GOAL: Retype all of the material below line for line, keeping every character unchanged.

---------- INPUT MATERIAL

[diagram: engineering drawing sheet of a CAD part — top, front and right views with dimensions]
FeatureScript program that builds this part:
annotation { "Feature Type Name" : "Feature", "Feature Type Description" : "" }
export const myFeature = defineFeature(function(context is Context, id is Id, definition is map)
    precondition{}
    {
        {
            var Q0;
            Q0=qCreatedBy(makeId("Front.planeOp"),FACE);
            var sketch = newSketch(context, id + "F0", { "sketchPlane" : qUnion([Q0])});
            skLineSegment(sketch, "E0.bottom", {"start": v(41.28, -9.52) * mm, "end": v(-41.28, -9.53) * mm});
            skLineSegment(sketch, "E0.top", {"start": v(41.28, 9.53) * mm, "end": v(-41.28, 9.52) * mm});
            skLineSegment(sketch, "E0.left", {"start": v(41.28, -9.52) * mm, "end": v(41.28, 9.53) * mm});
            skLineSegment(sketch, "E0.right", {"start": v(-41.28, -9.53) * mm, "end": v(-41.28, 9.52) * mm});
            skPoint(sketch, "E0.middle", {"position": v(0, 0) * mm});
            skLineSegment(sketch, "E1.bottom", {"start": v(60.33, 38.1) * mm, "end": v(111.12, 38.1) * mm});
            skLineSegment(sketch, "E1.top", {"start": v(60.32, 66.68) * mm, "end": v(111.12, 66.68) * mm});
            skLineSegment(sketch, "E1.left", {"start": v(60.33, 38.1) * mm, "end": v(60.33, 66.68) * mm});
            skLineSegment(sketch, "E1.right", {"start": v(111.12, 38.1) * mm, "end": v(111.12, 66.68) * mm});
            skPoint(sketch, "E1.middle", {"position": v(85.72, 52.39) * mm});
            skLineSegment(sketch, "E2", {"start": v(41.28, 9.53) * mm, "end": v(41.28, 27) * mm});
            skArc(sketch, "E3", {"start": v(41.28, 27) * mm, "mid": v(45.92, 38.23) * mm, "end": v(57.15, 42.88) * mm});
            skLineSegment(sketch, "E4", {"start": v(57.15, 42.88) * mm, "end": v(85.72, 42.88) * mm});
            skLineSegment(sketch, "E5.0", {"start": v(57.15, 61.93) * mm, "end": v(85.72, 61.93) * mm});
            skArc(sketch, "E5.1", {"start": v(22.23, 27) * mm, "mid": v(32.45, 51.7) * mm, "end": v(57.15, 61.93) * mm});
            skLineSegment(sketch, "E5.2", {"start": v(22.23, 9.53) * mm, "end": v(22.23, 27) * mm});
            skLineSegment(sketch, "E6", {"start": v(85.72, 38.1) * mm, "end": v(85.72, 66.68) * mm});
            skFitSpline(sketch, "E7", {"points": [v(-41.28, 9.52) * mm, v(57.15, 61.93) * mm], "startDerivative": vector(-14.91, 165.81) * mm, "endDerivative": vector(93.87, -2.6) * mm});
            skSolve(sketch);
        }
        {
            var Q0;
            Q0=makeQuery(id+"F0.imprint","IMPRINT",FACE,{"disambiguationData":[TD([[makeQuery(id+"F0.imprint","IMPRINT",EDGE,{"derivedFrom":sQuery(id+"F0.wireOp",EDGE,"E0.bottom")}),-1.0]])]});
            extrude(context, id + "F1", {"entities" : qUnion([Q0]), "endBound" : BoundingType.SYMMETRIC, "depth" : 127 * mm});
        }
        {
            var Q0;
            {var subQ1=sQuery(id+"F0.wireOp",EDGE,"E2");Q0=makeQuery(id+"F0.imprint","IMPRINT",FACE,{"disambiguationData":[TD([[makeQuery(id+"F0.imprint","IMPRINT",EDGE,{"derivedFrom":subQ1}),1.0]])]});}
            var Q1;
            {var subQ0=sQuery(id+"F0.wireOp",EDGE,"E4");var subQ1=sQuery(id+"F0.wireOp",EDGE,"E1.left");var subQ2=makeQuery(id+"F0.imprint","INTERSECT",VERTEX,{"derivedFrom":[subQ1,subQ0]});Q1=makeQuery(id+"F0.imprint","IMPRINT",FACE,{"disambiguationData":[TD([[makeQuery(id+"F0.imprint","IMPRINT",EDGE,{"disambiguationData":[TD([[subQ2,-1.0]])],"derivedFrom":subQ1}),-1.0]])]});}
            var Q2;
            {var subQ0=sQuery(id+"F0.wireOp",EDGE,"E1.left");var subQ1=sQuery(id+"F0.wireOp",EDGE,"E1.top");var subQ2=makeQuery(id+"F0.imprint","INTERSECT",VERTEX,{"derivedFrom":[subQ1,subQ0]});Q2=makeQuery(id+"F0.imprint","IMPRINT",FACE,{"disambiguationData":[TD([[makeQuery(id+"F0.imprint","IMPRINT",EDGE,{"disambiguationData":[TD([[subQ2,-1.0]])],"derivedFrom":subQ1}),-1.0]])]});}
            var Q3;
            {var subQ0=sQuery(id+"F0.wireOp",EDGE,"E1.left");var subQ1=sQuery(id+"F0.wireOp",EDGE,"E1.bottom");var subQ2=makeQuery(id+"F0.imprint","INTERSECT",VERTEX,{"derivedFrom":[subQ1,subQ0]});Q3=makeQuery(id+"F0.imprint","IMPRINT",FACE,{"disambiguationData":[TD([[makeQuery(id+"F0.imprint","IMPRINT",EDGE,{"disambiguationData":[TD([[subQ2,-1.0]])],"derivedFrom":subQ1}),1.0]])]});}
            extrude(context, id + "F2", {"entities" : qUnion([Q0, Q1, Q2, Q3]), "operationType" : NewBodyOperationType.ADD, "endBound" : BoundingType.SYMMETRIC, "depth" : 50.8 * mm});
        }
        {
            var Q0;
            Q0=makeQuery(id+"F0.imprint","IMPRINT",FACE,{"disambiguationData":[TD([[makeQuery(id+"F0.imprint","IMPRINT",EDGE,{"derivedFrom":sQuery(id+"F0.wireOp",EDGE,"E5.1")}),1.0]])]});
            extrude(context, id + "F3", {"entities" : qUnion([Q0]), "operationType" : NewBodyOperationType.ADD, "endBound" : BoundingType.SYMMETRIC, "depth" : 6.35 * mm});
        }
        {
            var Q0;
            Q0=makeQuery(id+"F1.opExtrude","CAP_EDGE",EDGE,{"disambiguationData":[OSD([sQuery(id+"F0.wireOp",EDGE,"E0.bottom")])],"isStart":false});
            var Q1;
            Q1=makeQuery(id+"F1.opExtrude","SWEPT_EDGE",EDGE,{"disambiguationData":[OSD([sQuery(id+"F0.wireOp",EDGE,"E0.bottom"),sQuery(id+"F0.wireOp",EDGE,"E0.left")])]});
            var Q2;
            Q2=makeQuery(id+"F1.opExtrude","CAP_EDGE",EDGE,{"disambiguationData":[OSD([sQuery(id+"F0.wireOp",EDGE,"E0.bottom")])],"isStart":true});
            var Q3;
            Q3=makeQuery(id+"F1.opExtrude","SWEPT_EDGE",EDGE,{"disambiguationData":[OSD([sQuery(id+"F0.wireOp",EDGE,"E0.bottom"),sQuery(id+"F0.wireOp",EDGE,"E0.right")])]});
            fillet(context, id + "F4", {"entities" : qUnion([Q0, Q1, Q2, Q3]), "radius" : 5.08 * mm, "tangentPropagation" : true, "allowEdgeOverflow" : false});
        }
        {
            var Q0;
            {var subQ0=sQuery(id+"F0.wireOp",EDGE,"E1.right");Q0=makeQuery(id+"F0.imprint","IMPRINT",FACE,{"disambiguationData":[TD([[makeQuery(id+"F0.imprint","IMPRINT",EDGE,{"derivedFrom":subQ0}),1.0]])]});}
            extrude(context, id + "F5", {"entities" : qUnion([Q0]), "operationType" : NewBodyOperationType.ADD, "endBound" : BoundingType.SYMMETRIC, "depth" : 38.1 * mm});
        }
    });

--------------------

RIGHT ANSWER:
[diagram: engineering drawing sheet of a CAD part — top, front and right views with dimensions]
FeatureScript program that builds this part:
annotation { "Feature Type Name" : "Feature", "Feature Type Description" : "" }
export const myFeature = defineFeature(function(context is Context, id is Id, definition is map)
    precondition{}
    {
        {
            var Q0;
            Q0=qCreatedBy(makeId("Front.planeOp"),FACE);
            var sketch = newSketch(context, id + "F0", { "sketchPlane" : qUnion([Q0])});
            skLineSegment(sketch, "E0.bottom", {"start": v(41.28, -9.52) * mm, "end": v(-41.28, -9.53) * mm});
            skLineSegment(sketch, "E0.top", {"start": v(41.28, 9.53) * mm, "end": v(-41.28, 9.52) * mm});
            skLineSegment(sketch, "E0.left", {"start": v(41.28, -9.52) * mm, "end": v(41.28, 9.53) * mm});
            skLineSegment(sketch, "E0.right", {"start": v(-41.28, -9.53) * mm, "end": v(-41.28, 9.52) * mm});
            skPoint(sketch, "E0.middle", {"position": v(0, 0) * mm});
            skLineSegment(sketch, "E1.bottom", {"start": v(60.33, 38.1) * mm, "end": v(111.12, 38.1) * mm});
            skLineSegment(sketch, "E1.top", {"start": v(60.32, 66.68) * mm, "end": v(111.12, 66.68) * mm});
            skLineSegment(sketch, "E1.left", {"start": v(60.33, 38.1) * mm, "end": v(60.33, 66.68) * mm});
            skLineSegment(sketch, "E1.right", {"start": v(111.12, 38.1) * mm, "end": v(111.12, 66.68) * mm});
            skPoint(sketch, "E1.middle", {"position": v(85.72, 52.39) * mm});
            skLineSegment(sketch, "E2", {"start": v(41.28, 9.53) * mm, "end": v(41.28, 27) * mm});
            skArc(sketch, "E3", {"start": v(41.28, 27) * mm, "mid": v(45.92, 38.23) * mm, "end": v(57.15, 42.88) * mm});
            skLineSegment(sketch, "E4", {"start": v(57.15, 42.88) * mm, "end": v(85.72, 42.88) * mm});
            skLineSegment(sketch, "E5.0", {"start": v(57.15, 61.93) * mm, "end": v(85.72, 61.93) * mm});
            skArc(sketch, "E5.1", {"start": v(22.23, 27) * mm, "mid": v(32.45, 51.7) * mm, "end": v(57.15, 61.93) * mm});
            skLineSegment(sketch, "E5.2", {"start": v(22.23, 9.53) * mm, "end": v(22.23, 27) * mm});
            skLineSegment(sketch, "E6", {"start": v(85.72, 38.1) * mm, "end": v(85.72, 66.68) * mm});
            skFitSpline(sketch, "E7", {"points": [v(-41.28, 9.52) * mm, v(57.15, 61.93) * mm], "startDerivative": vector(-14.91, 165.81) * mm, "endDerivative": vector(93.87, -2.6) * mm});
            skSolve(sketch);
        }
        {
            var Q0;
            Q0=makeQuery(id+"F0.imprint","IMPRINT",FACE,{"disambiguationData":[TD([[makeQuery(id+"F0.imprint","IMPRINT",EDGE,{"derivedFrom":sQuery(id+"F0.wireOp",EDGE,"E0.bottom")}),-1.0]])]});
            extrude(context, id + "F1", {"entities" : qUnion([Q0]), "endBound" : BoundingType.SYMMETRIC, "depth" : 127 * mm});
        }
        {
            var Q0;
            {var subQ1=sQuery(id+"F0.wireOp",EDGE,"E2");Q0=makeQuery(id+"F0.imprint","IMPRINT",FACE,{"disambiguationData":[TD([[makeQuery(id+"F0.imprint","IMPRINT",EDGE,{"derivedFrom":subQ1}),1.0]])]});}
            var Q1;
            {var subQ0=sQuery(id+"F0.wireOp",EDGE,"E4");var subQ1=sQuery(id+"F0.wireOp",EDGE,"E1.left");var subQ2=makeQuery(id+"F0.imprint","INTERSECT",VERTEX,{"derivedFrom":[subQ1,subQ0]});Q1=makeQuery(id+"F0.imprint","IMPRINT",FACE,{"disambiguationData":[TD([[makeQuery(id+"F0.imprint","IMPRINT",EDGE,{"disambiguationData":[TD([[subQ2,-1.0]])],"derivedFrom":subQ1}),-1.0]])]});}
            var Q2;
            {var subQ0=sQuery(id+"F0.wireOp",EDGE,"E1.left");var subQ1=sQuery(id+"F0.wireOp",EDGE,"E1.top");var subQ2=makeQuery(id+"F0.imprint","INTERSECT",VERTEX,{"derivedFrom":[subQ1,subQ0]});Q2=makeQuery(id+"F0.imprint","IMPRINT",FACE,{"disambiguationData":[TD([[makeQuery(id+"F0.imprint","IMPRINT",EDGE,{"disambiguationData":[TD([[subQ2,-1.0]])],"derivedFrom":subQ1}),-1.0]])]});}
            var Q3;
            {var subQ0=sQuery(id+"F0.wireOp",EDGE,"E1.left");var subQ1=sQuery(id+"F0.wireOp",EDGE,"E1.bottom");var subQ2=makeQuery(id+"F0.imprint","INTERSECT",VERTEX,{"derivedFrom":[subQ1,subQ0]});Q3=makeQuery(id+"F0.imprint","IMPRINT",FACE,{"disambiguationData":[TD([[makeQuery(id+"F0.imprint","IMPRINT",EDGE,{"disambiguationData":[TD([[subQ2,-1.0]])],"derivedFrom":subQ1}),1.0]])]});}
            extrude(context, id + "F2", {"entities" : qUnion([Q0, Q1, Q2, Q3]), "operationType" : NewBodyOperationType.ADD, "endBound" : BoundingType.SYMMETRIC, "depth" : 50.8 * mm});
        }
        {
            var Q0;
            Q0=makeQuery(id+"F0.imprint","IMPRINT",FACE,{"disambiguationData":[TD([[makeQuery(id+"F0.imprint","IMPRINT",EDGE,{"derivedFrom":sQuery(id+"F0.wireOp",EDGE,"E5.1")}),1.0]])]});
            extrude(context, id + "F3", {"entities" : qUnion([Q0]), "operationType" : NewBodyOperationType.ADD, "endBound" : BoundingType.SYMMETRIC, "depth" : 6.35 * mm});
        }
        {
            var Q0;
            Q0=makeQuery(id+"F1.opExtrude","CAP_EDGE",EDGE,{"disambiguationData":[OSD([sQuery(id+"F0.wireOp",EDGE,"E0.bottom")])],"isStart":false});
            var Q1;
            Q1=makeQuery(id+"F1.opExtrude","SWEPT_EDGE",EDGE,{"disambiguationData":[OSD([sQuery(id+"F0.wireOp",EDGE,"E0.bottom"),sQuery(id+"F0.wireOp",EDGE,"E0.left")])]});
            var Q2;
            Q2=makeQuery(id+"F1.opExtrude","CAP_EDGE",EDGE,{"disambiguationData":[OSD([sQuery(id+"F0.wireOp",EDGE,"E0.bottom")])],"isStart":true});
            var Q3;
            Q3=makeQuery(id+"F1.opExtrude","SWEPT_EDGE",EDGE,{"disambiguationData":[OSD([sQuery(id+"F0.wireOp",EDGE,"E0.bottom"),sQuery(id+"F0.wireOp",EDGE,"E0.right")])]});
            fillet(context, id + "F4", {"entities" : qUnion([Q0, Q1, Q2, Q3]), "radius" : 5.08 * mm, "tangentPropagation" : true, "allowEdgeOverflow" : false});
        }
        {
            var Q0;
            {var subQ0=sQuery(id+"F0.wireOp",EDGE,"E1.right");Q0=makeQuery(id+"F0.imprint","IMPRINT",FACE,{"disambiguationData":[TD([[makeQuery(id+"F0.imprint","IMPRINT",EDGE,{"derivedFrom":subQ0}),1.0]])]});}
            extrude(context, id + "F5", {"entities" : qUnion([Q0]), "operationType" : NewBodyOperationType.ADD, "endBound" : BoundingType.SYMMETRIC, "depth" : 38.1 * mm});
        }
    });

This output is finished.